#### Passage to read
--------------------------------------------------

On Mon, 18 Aug 2014, Preeti U Murthy wrote:
On 08/18/2014 09:24 PM, Nicolas Pitre wrote:
On Mon, 11 Aug 2014, Preeti U Murthy wrote:
The goal of the power aware scheduling design is to integrate all policy, metrics and averaging into the scheduler. Today the cpu power management is fragmented and hence inconsistent.
As a first step towards this integration, rid the cpuidle state management of the governors. Retain only the cpuidle driver in the cpu idle susbsystem which acts as an interface between the scheduler and low level platform specific cpuidle drivers. For all decision making around selection of idle states,the cpuidle driver falls back to the scheduler.
The current algorithm for idle state selection is the same as the logic used by the menu governor. However going ahead the heuristics will be tuned and improved upon with metrics better known to the scheduler.
I'd strongly suggest a different approach here. Instead of copying the menu governor code and tweaking it afterwards, it would be cleaner to literally start from scratch with a new governor. Said new governor would grow inside the scheduler with more design freedom instead of being strapped on the side.
By copying existing code, the chance for cruft to remain for a long time is close to 100%. We already have one copy of it, let's keep it working and start afresh instead.
By starting clean it is way easier to explain and justify additions to a new design than convincing ourselves about the removal of no longer needed pieces from a legacy design.
Ok. The reason I did it this way was that I did not find anything grossly wrong in the current cpuidle governor algorithm. Of course this can be improved but I did not see strong reasons to completely wipe it away. I see good scope to improve upon the existing algorithm with additional knowledge of *the idle states being mapped to scheduling domains*. This will in itself give us a better algorithm and does not mandate significant changes from the current algorithm. So I really don't see why we need to start from scratch.
Sure the current algorithm can be improved. But it has its limitations by design. And simply making it more topology aware wouldn't justify moving it into the scheduler.
What we're contemplating is something completely integrated with the scheduler where cpuidle and cpufreq (and eventually thermal management) together are part of the same "governor" to provide global decisions on all fronts.
Not only should the next wake-up event be predicted, but also the anticipated system load, etc. The scheduler may know that a given CPU is unlikely to be used for a while and could call for the deepest C-state right away without waiting for the current menu heuristic to converge.

--------------------------------------------------

#### Record set
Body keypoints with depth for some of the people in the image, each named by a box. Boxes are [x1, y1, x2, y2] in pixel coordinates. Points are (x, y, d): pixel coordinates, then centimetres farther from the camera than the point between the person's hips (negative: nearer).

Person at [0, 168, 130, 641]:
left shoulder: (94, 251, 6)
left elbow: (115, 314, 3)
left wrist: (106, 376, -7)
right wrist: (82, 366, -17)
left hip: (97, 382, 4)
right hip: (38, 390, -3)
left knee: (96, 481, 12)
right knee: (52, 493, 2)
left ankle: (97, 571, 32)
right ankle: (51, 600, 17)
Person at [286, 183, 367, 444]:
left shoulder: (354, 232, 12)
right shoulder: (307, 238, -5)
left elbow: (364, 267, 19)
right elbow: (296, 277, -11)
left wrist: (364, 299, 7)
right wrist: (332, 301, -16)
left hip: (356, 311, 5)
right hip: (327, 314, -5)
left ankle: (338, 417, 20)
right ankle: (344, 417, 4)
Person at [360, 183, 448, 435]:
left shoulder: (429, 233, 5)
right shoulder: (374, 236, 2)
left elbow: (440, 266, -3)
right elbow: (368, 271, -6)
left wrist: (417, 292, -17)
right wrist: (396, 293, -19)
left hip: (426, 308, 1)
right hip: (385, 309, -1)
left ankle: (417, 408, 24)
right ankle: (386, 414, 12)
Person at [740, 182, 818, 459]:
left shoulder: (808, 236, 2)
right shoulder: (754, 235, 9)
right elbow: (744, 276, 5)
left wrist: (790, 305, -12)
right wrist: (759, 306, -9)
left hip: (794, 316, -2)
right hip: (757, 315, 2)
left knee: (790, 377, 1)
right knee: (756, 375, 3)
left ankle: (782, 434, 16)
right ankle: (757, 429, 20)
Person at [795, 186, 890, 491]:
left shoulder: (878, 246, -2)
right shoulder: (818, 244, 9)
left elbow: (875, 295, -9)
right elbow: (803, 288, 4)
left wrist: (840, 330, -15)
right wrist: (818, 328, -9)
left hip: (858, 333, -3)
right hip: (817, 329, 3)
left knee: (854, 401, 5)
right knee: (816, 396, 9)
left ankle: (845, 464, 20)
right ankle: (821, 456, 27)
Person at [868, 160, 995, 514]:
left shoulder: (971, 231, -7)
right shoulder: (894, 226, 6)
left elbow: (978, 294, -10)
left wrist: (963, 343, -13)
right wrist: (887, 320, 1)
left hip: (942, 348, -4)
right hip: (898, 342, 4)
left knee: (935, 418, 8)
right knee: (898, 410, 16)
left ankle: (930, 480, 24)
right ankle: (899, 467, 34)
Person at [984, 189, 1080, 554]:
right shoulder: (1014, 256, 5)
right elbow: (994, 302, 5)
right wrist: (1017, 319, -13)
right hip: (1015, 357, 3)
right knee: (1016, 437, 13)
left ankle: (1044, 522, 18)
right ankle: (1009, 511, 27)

--------------------------------------------------

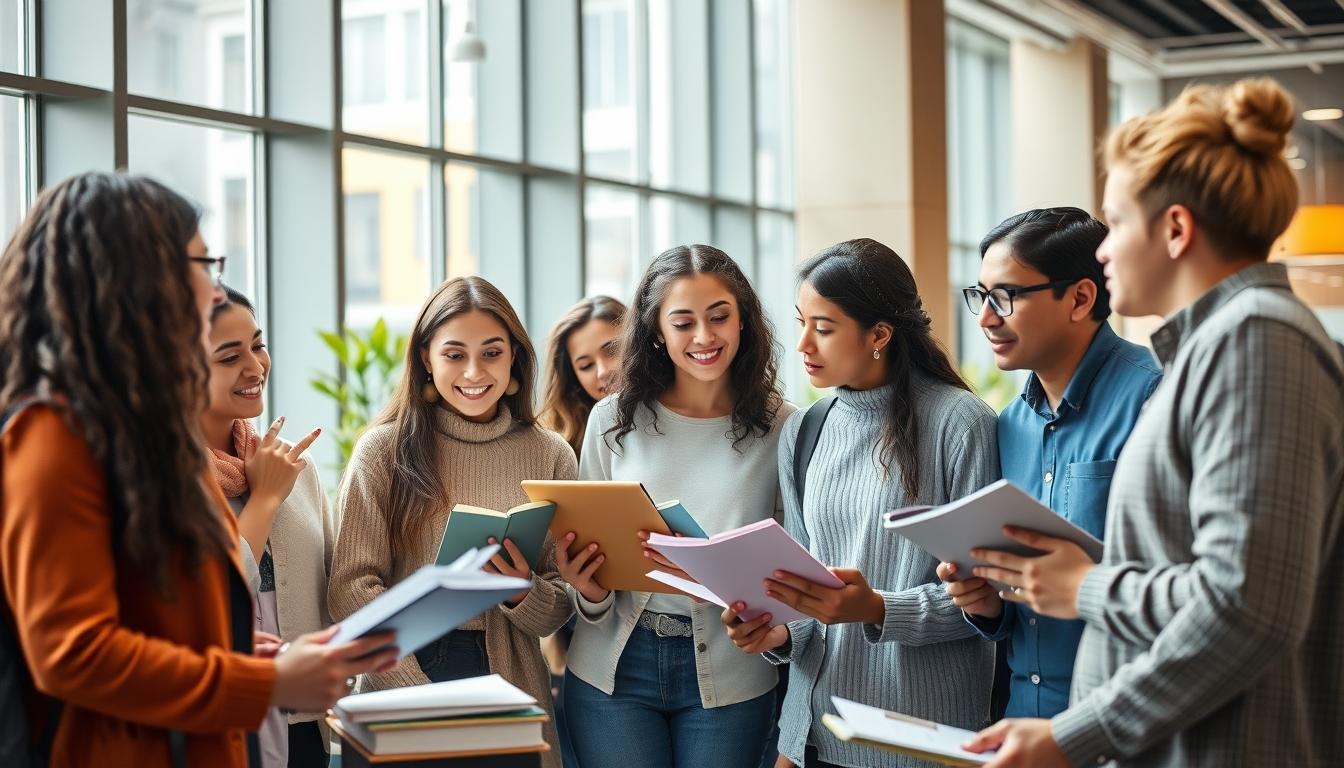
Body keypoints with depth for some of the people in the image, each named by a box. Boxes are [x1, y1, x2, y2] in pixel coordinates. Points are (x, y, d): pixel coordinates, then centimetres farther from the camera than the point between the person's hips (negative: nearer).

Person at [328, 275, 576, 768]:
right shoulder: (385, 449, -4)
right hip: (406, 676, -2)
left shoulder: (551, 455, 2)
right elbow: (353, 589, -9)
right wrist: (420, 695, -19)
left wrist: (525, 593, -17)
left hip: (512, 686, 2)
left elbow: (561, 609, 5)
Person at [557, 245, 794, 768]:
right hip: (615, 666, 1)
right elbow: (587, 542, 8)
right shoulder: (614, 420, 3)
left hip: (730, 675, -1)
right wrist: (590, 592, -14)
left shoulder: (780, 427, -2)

--------------------------------------------------

#### Required actions
- A) Answer these questions about the scheduler thread, one answer per line and marked the same way:
(i) Under the proposal, what is the only part kept in the cpu idle subsystem?
(ii) What does the reply put the chance at that copied code leaves cruft behind for a long time?
(iii) Besides cpuidle and cpufreq, what is eventually meant to join the same "governor"?
- B) Revise the entries from the line with "right wrist: (332, 301, -16)" through the line with "left ankle: (782, 434, 16)", replacing "left hip" with "L hip" and leaving everything else unchanged. Return only those lines.

#### Results of the exercise
- A)
(i) The cpuidle driver.
(ii) Close to 100%.
(iii) Thermal management.

- B)
right wrist: (332, 301, -16)
L hip: (356, 311, 5)
right hip: (327, 314, -5)
left ankle: (338, 417, 20)
right ankle: (344, 417, 4)
Person at [360, 183, 448, 435]:
left shoulder: (429, 233, 5)
right shoulder: (374, 236, 2)
left elbow: (440, 266, -3)
right elbow: (368, 271, -6)
left wrist: (417, 292, -17)
right wrist: (396, 293, -19)
L hip: (426, 308, 1)
right hip: (385, 309, -1)
left ankle: (417, 408, 24)
right ankle: (386, 414, 12)
Person at [740, 182, 818, 459]:
left shoulder: (808, 236, 2)
right shoulder: (754, 235, 9)
right elbow: (744, 276, 5)
left wrist: (790, 305, -12)
right wrist: (759, 306, -9)
L hip: (794, 316, -2)
right hip: (757, 315, 2)
left knee: (790, 377, 1)
right knee: (756, 375, 3)
left ankle: (782, 434, 16)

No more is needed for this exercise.